Having a small core team, Julie and Adam partnered with the Providence community to help facilitate the recommendations they received during implementation.

“Our web design team reviewed things at implementation when we were putting together what the skin was going to look like,” Julie said. “We had a marketing communications specialist review what Canvas instructional designers put together for our template.

Support From The Start

Anticipating some reluctance to change, it was important for Providence’s Canvas Help team to have a long runway to switch from one system to another, as well as substantial support for its users.

“We should definitely thank the administration for funding that long runway and committing to maintaining both platforms simultaneously because it gave our limited staff the breathing room to be able to make that transition over time, and not have to do a forklift upgrade,” Adam said.

With almost two years of runway, the team began migrating users in groups (i.e. early adopters, second adopters, etc.) and partnered with K16 Solutions to convert their courses.

“We initially did select handfuls of courses and then ultimately at the end, we migrated our entire last year of curricular Sakai content. And K16 Solutions was a wonderful partner to work with,” Adam said.

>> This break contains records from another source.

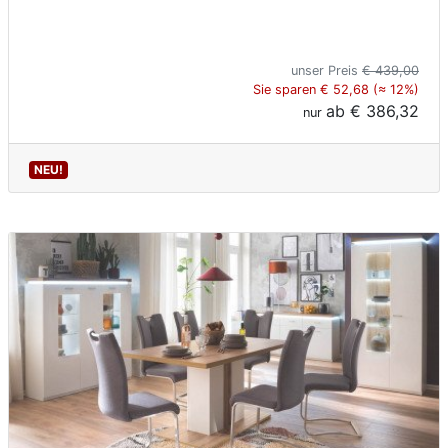
unser Preis
€ 439,00
Sie sparen € 52,68 (≈ 12%)
ab
€ 386,32
nur
NEU!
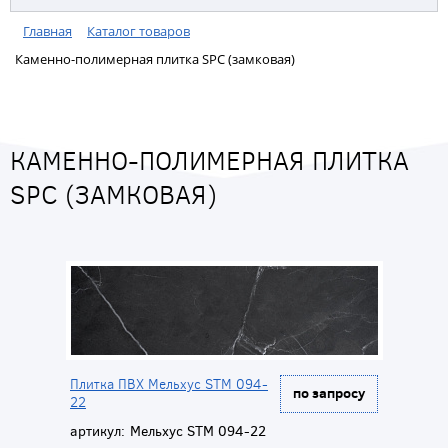
Главная
Каталог товаров
Каменно-полимерная плитка SPC (замковая)
КАМЕННО-ПОЛИМЕРНАЯ ПЛИТКА
SPC (ЗАМКОВАЯ)
Плитка ПВХ Мельхус STM 094-
по запросу
22
артикул:
Мельхус STM 094-22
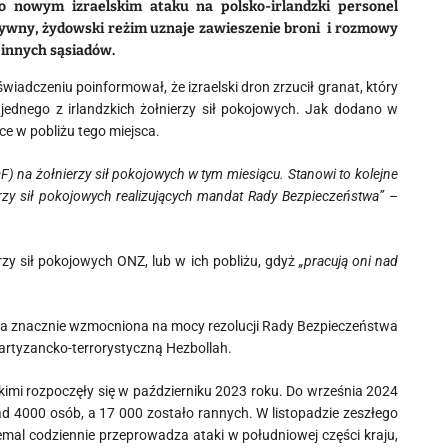
 nowym izraelskim ataku na polsko-irlandzki personel
esywny, żydowski reżim uznaje zawieszenie broni i rozmowy
 innych sąsiadów.
adczeniu poinformował, że izraelski dron zrzucił granat, który
 jednego z irlandzkich żołnierzy sił pokojowych.
Jak dodano w
ce w pobliżu tego miejsca.
F) na żołnierzy sił pokojowych w tym miesiącu. Stanowi to kolejne
rzy sił pokojowych realizujących mandat Rady Bezpieczeństwa”
–
erzy sił pokojowych ONZ, lub w ich pobliżu, gdyż
„pracują oni nad
tała znacznie wzmocniona na mocy rezolucji Rady Bezpieczeństwa
partyzancko-terrorystyczną Hezbollah.
kimi rozpoczęły się w październiku 2023 roku. Do września 2024
nad 4000 osób, a 17 000 zostało rannych.
W listopadzie zeszłego
iemal codziennie przeprowadza ataki w południowej części kraju,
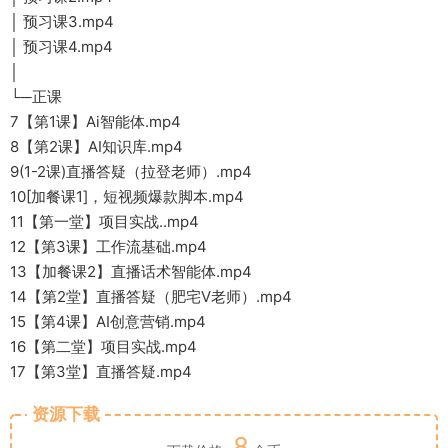
│ 预习课3.mp4
│ 预习课4.mp4
│
└─正课
7【第1课】Ai智能体.mp4
8【第2课】AI知识库.mp4
9(1-2课)直播答疑（拉登老师）.mp4
10[加餐课1]，短视频爆款脚本.mp4
11【第一堂】项目实战..mp4
12【第3课】工作流基础.mp4
13【加餐课2】直播话术智能体.mp4
14【第2堂】直播答疑（肥宅V老师）.mp4
15【第4课】AI创意营销.mp4
16【第二堂】项目实战.mp4
17【第3堂】直播答疑.mp4
资源下载
8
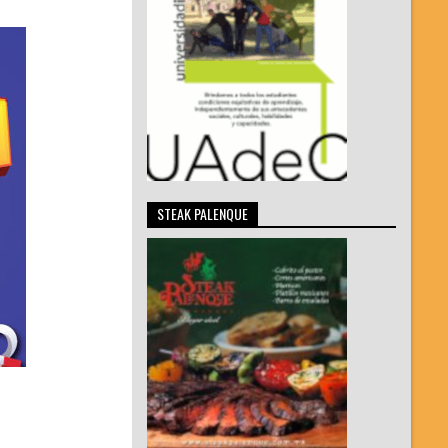
STEAK PALENQUE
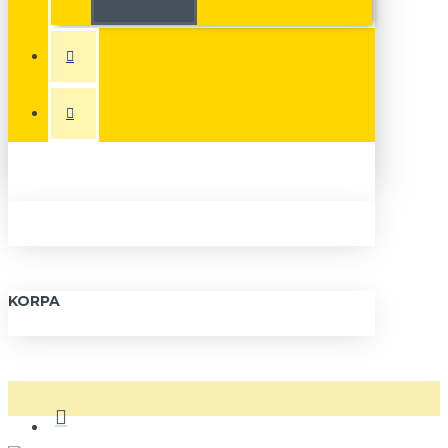
KORPA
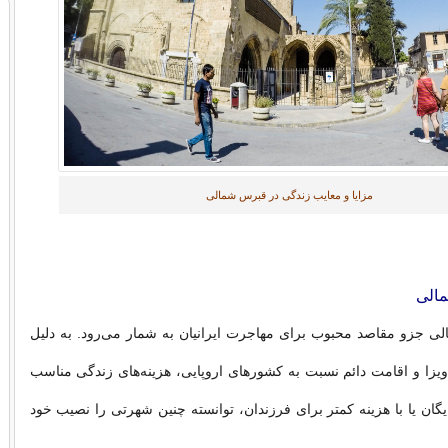
مزایا و معایب زندگی در قبرس شمالی
الی
 جزو مقاصد محبوب برای مهاجرت ایرانیان به شمار می‌رود. به دلیل
 ویزا و اقامت دائم نسبت به کشورهای اروپایی، هزینه‌های زندگی مناسب
گان یا با هزینه کمتر برای فرزندان، توانسته چنین شهرتی را نصیب خود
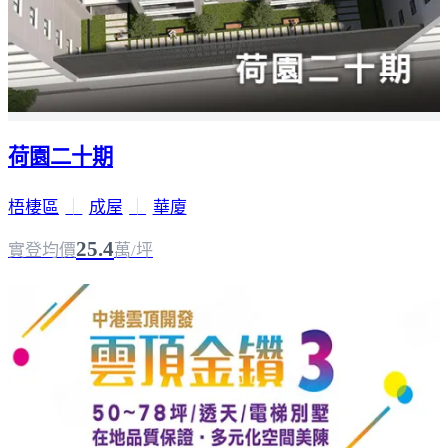
荷園二十期
梧棲區
｜
成屋
｜
華廈
25.4
實登均價
萬/坪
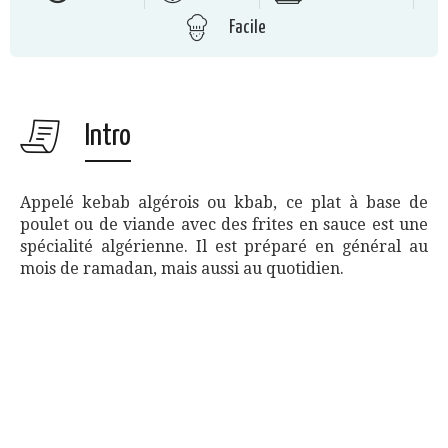
Facile
Intro
Appelé kebab algérois ou kbab, ce plat à base de
poulet ou de viande avec des frites en sauce est une
spécialité algérienne. Il est préparé en général au
mois de ramadan, mais aussi au quotidien.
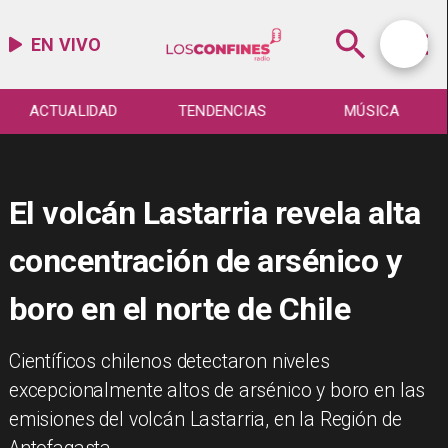
EN VIVO
ACTUALIDAD
TENDENCIAS
MÚSICA
El volcán Lastarria revela alta
concentración de arsénico y
boro en el norte de Chile
​Científicos chilenos detectaron niveles
excepcionalmente altos de arsénico y boro en las
emisiones del volcán Lastarria, en la Región de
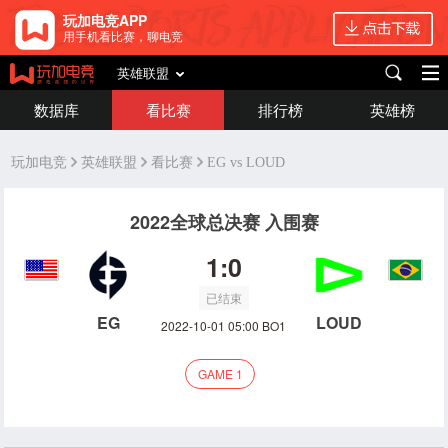
玩加电竞APP
用手机看比赛，聊电竞
英雄联盟
数据库
看比赛
排行榜
英雄榜
玩加电竞
英雄联盟
看比赛
EG vs LOUD
2022全球总决赛 入围赛
1:0
已结束
EG
LOUD
2022-10-01 05:00 BO1
GAME 1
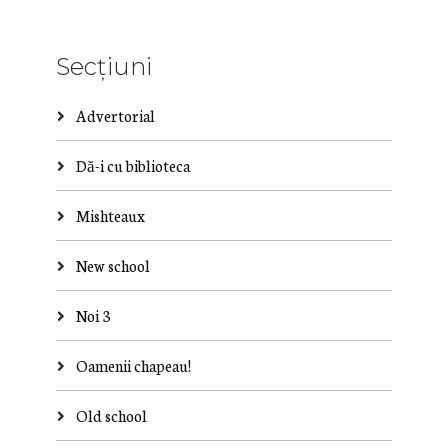
Secțiuni
Advertorial
Dă-i cu biblioteca
Mishteaux
New school
Noi 3
Oamenii chapeau!
Old school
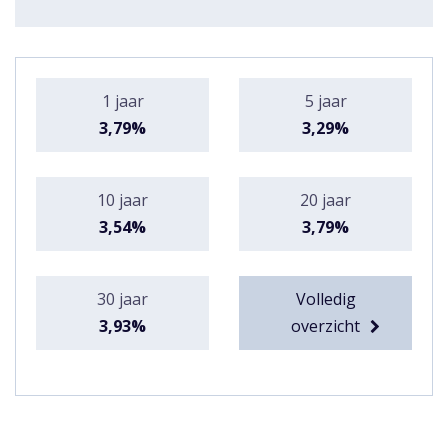
1 jaar
5 jaar
3,79%
3,29%
10 jaar
20 jaar
3,54%
3,79%
30 jaar
Volledig
3,93%
overzicht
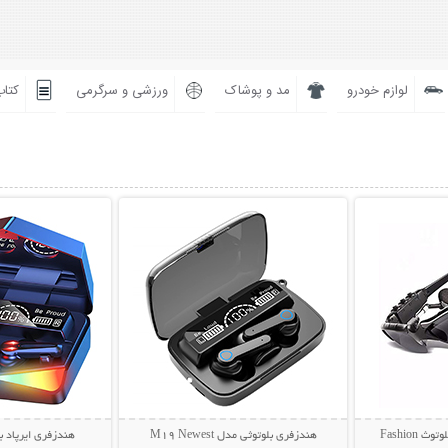
لوازم خودرو
مد و پوشاک
ورزشی و سرگرمی
کتاب
بیشتر
نمایش توضیحات بیشتر
نمایش توضی
عینک آفتابی و هندزفری بلوتوث Fashion
هندزفری بلوتوثی مدل M19 Newest
هندزفری ایرپاد بلو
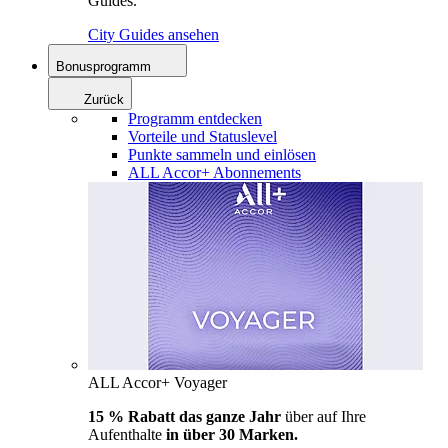
Guides.
City Guides ansehen
Bonusprogramm
Zurück
Programm entdecken
Vorteile und Statuslevel
Punkte sammeln und einlösen
ALL Accor+ Abonnements
ALL Accor+ Voyager
15 % Rabatt das ganze Jahr
über auf Ihre
Aufenthalte
in über 30 Marken.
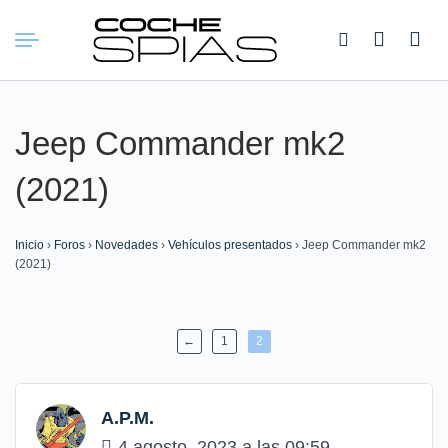
Buscar:
Jeep Commander mk2
(2021)
Inicio
›
Foros
›
Novedades
›
Vehículos presentados
›
Jeep Commander mk2
(2021)
←
1
2
A.P.M.
4 agosto, 2023 a las 09:59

Providence also utilized Tier 1 Services (24/7 support via call, chat, or email) from the onset of the LMS migration and found

it to be a huge help. “Originally it was something we were only going to have for the initial year, but we’re recognizing that it’s really a great service for our faculty and students,” Julie said. “We’ve added it to the second year of our contract and we’re hoping internally that we’re able to add it for future years.”

The Canvas Help team would encourage faculty members to use Tier 1 Services for help with adoption, which also allowed the team to learn more on the backend. “We receive the transcript… so we have an idea of what’s being said to our faculty,” Julie said. “We can jump in if we need to. We can follow up if we need to or we can learn what we need to. That’s been a great piece for us.”

Providence contracted for virtual training as well, but decided to provide faculty with in-person training as the first year with Canvas progressed. “We requested additional funding for onsite training a couple of times over the year, and that was excellent,” she said. “It helped our faculty to be able to have one of the learning specialists come in, someone that knew Canvas very well, to answer questions while we aided in that process. We hope to do more on-site visits from Canvas’ Principal Learning Specialists in the future.”

Alongside services, the Canvas Help team at Providence focused on managing user expectations. “Sometimes it was managing faculty expectations, [with us saying] ‘We haven’t figured out that piece yet. Come back and see us in a month,’” Julie said. “It’s not a switch you can turn on and off. It’s a full process and we had to recognize it took years to develop the existing LMS we were switching from. Some of the workflows had to be rethought.”

Providence College utilized multiple Canvas LMS Services. In addition to Tier 1 Services (24/7 support), the college leveraged consulting hours, instructional design time, virtual and on-site training, and help with strategic planning.

The Results

By doing a staged migration, users adopted Canvas when they were ready, and questions or concerns were spread out over time. Almost all feedback was positive.

“The people who wanted Canvas or who used it at other institutions kind of breathed a sigh of relief,” Julie said. And for new, incoming faculty, the team feels there is far less uptraining to teach at Providence College.

“We’ve gotten very positive feedback from the new faculty,” Adam said. “At new faculty orientation, we asked how many people had used Canvas, and almost every hand went up.”

Overall, the Canvas Help team believes the migration went well. In Fall 2023, courses were only available in the Canvas LMS.